A lightweight lavalava/sulu wrap. Slept in this, wore it to bathroom, used it a skirt/wrap with just my fleece over it when I washed everything at laundromat.Got dressed under it, it is my single favourite piece of gear. Most other things have been mentioned. Gitti
 
Camino(s) past & future
CF 2006,08,09,11,12(2),13(2),14,16(2),18(2) Aragones 11,12,VDLP 11,13,Lourdes 12,Malaga 16,Port 06
Some great ideas here... good thread!
I agree on the ecosack... no sacks are provided in many European stores. You must bring your own.

I like the idea of the chamois, but it just didn't dry me very well. I ended up using the torn off end of a worn out cotton towel... very lightweight, dried fast, and very absorbant. Ugly as sin, so nobody would dream of stealing it, but it worked great for me.

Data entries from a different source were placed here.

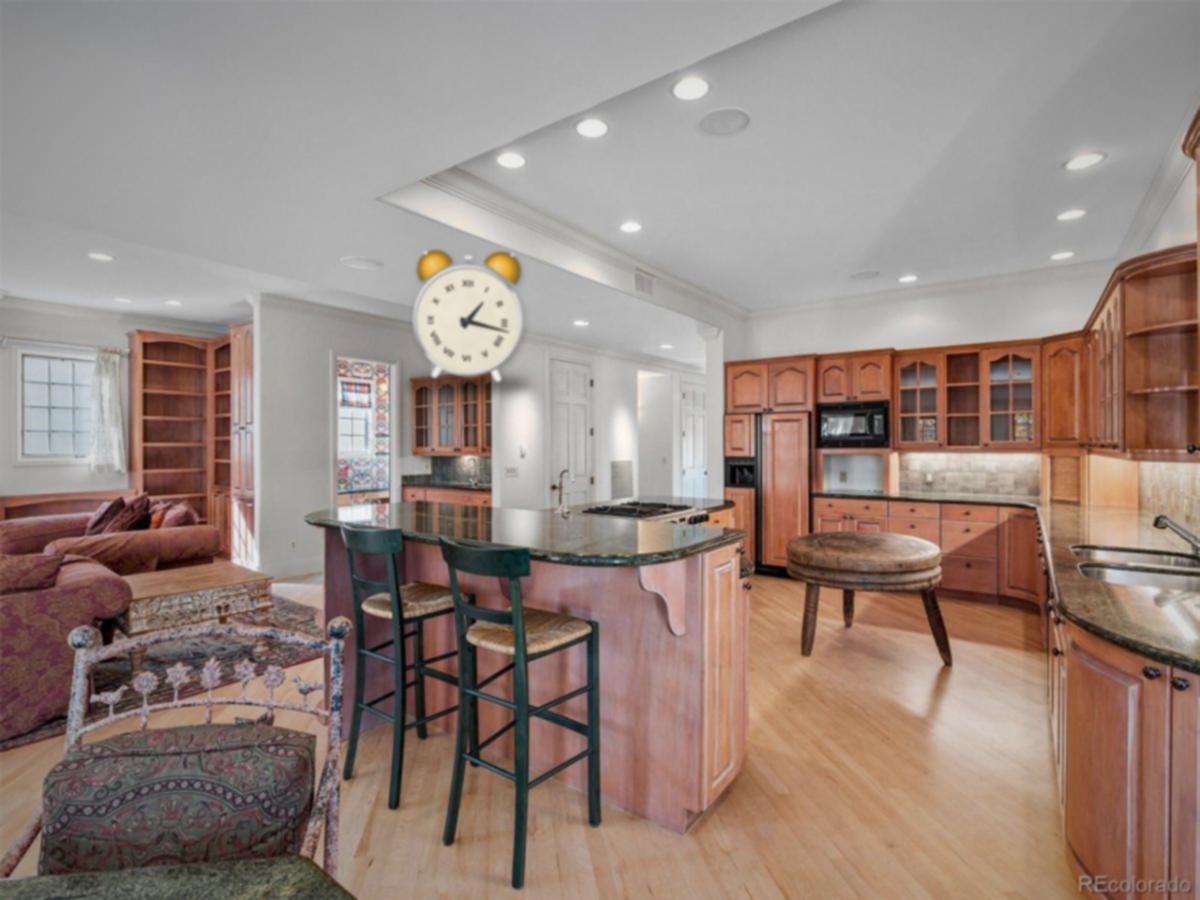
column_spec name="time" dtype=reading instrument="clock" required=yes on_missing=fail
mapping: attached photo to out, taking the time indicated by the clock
1:17
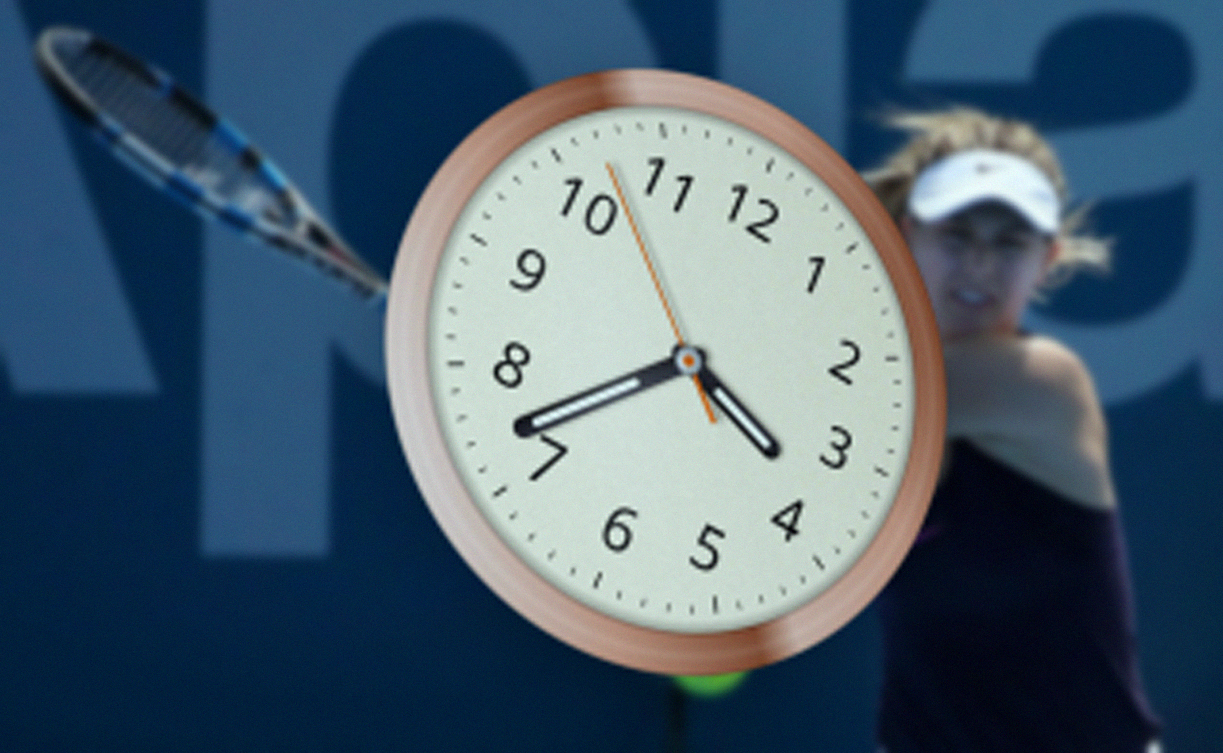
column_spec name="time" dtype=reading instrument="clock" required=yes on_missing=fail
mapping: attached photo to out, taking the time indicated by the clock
3:36:52
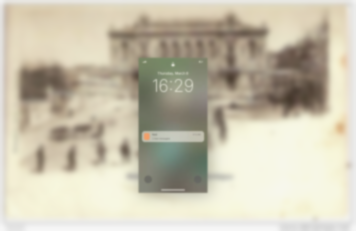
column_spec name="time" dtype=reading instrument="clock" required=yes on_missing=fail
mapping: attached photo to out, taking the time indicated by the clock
16:29
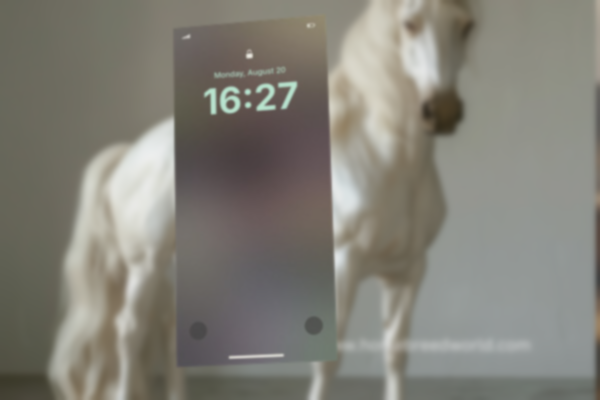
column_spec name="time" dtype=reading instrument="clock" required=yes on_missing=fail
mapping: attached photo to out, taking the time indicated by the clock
16:27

You can purchase travel packages of baby wipes there which are nice for on the trail use.

The sink stopper is a good thing.

The nose stoppers cracked me up.

The cigars were a disgusting addition.. please don't smoke them in my air space! :mrgreen:

The clothesline was something I used OFTEN. There is a thread on here somewhere telling you how to make one simply with elastic cording.

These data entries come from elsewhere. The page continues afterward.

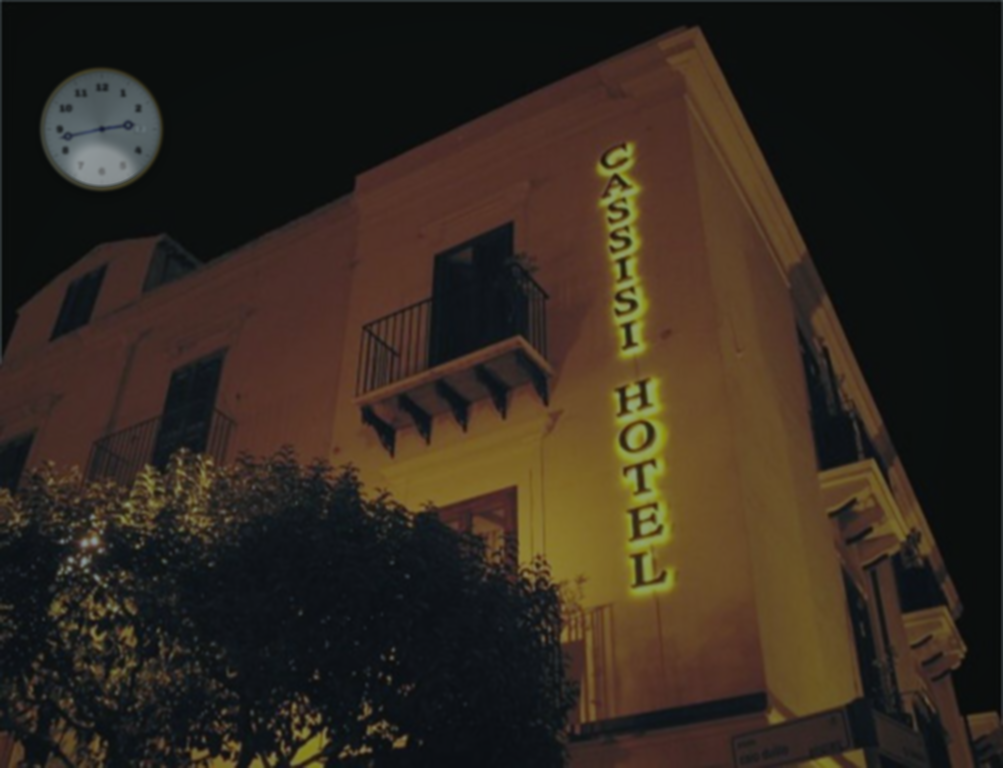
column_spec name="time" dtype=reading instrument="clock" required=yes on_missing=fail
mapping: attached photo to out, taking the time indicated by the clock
2:43
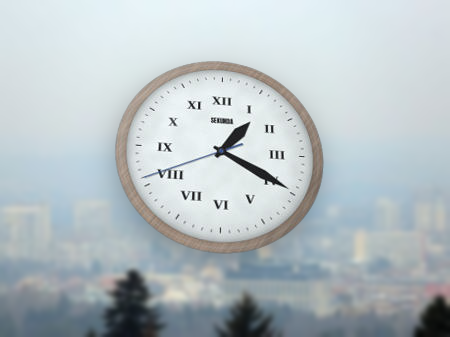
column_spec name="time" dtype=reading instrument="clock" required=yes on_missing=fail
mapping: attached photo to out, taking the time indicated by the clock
1:19:41
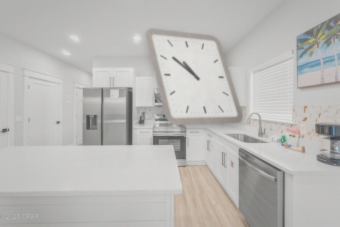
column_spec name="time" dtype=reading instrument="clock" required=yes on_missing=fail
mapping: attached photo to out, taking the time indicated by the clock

The cup heater is a brilliant idea! The little packages of Nescafe you can buy in the markets are very good!

You can buy tiny little lightweight LOUD whistles on the Hoods Woods website. These are good.

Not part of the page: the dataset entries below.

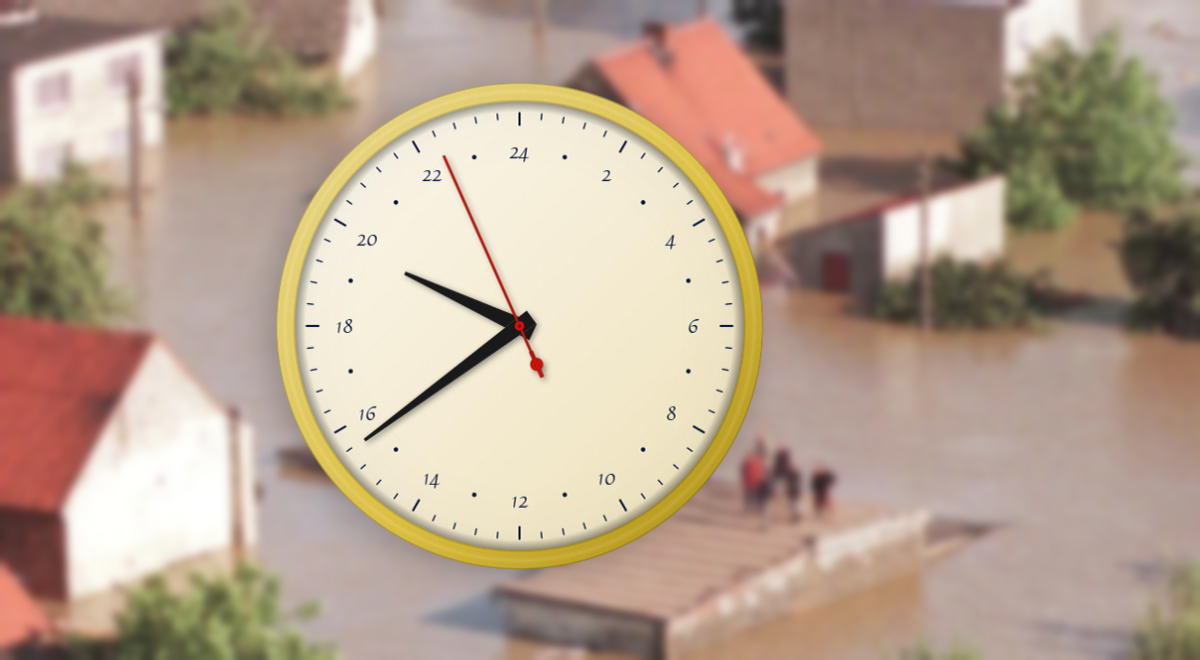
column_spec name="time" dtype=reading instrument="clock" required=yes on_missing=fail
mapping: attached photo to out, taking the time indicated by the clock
19:38:56
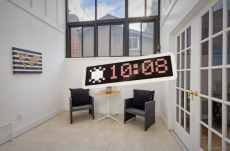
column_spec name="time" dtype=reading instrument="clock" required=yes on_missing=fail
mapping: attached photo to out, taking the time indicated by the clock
10:08
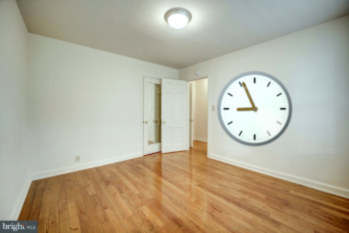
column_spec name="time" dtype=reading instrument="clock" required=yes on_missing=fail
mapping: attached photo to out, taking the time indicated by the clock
8:56
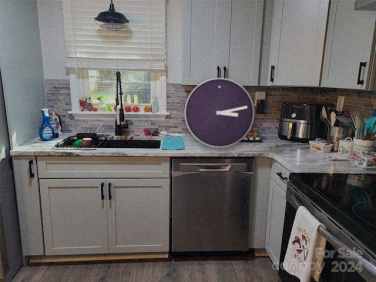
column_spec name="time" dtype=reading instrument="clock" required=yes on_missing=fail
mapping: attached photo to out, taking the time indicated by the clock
3:13
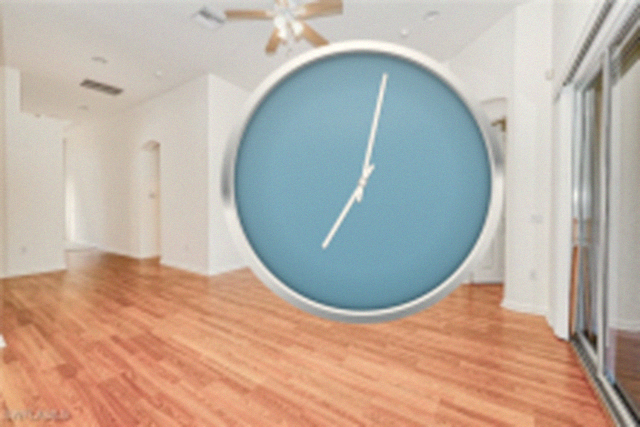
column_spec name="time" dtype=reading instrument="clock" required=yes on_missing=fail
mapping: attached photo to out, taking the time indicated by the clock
7:02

The BEST thing I took was a tiny LED light on a lanyard that I'd wear around my neck at night. Great for trips to the toilet without blinding people with those danged headlamps!
 
A pareo.

Used it (1) as a wrap to the bathroom (2) to provide some privacy drapped by the side of my bunk (3) covers my modesty when I needed to change/put on clothes in the albergues (4) as a pillow case (5) as a skirt for the evenings (6) as a scarf/shawl when I needed some extra warmth for the evenings out (7) as a blanket on warm nights, over my sleep sack

A laundry net.

Used it (1) as a carry all to the bathroom (2) to separate my laundry from others when we share a wash
 

Tia Valeria

Veteran Member
Camino(s) past & future
Pt Norte/Pmtvo 2010
C. Inglés 2011
C. Primitivo '12
Norte-C. de la Reina '13
C. do Mar-C. Inglés '15
LTfit said:
..........
2) Square piece of bubble wrap to sit on during rest/lunch breaks. Weight/space/cost next to nothing!
..........
Cheers,
LT
Great idea. We are planning to use a square of foil-faced radiator reflector with thin backing, so slightly less bulky than bubble wrap and also very light weight. Cost nil, we already had it to use as an insulation layer on our camp beds over here. We'll let you know if it works well.
Tia Valeria
 

belevume

New Member
I absolutely LOVE this thread! I've written down a dozen items that I previously hadn't thought of, or had thought of but didn't have quite the same ingenuity (buying one of those small 'super-absorbant' travel towels as opposed to a chamois - as a competitive swimmer throughout my youth I have several "shammies", which I KNOW work, but for whatever reason never would have thought to dig them up to bring one along!). I will definitely keep checking back before my June departure, so if there are more items, keep posting them! :D

Thanks!!

Sara
 
S

susiew

Guest
Met Sillydol in a Confraternity of St James meeting in Jhb South Africa and she has got smart packing done to a T.....She was both entertaining, dynamic and full of knowledge...
I am debating taking a portable 10l basin made by Sea to Summit to avoid the washing queue, any thoughts??? :!:
 

+@^^

Active Member
the Kitchen Sink is made by Sea to Summit
the 10l version weighs 124g
and is ideal for sitting outside, away from the crowds and washing your clothing as the sun sets
also, it looks good for foot care - soak your feet in this with a soothing salt and vinegar mix or some soothing stuff
real luxuary when theyre few and far between
 

squirepeter

New Member
Anniesantiago said:
Some great ideas here... good thread!
You can buy tiny little lightweight LOUD whistles on the Hoods Woods website. These are good.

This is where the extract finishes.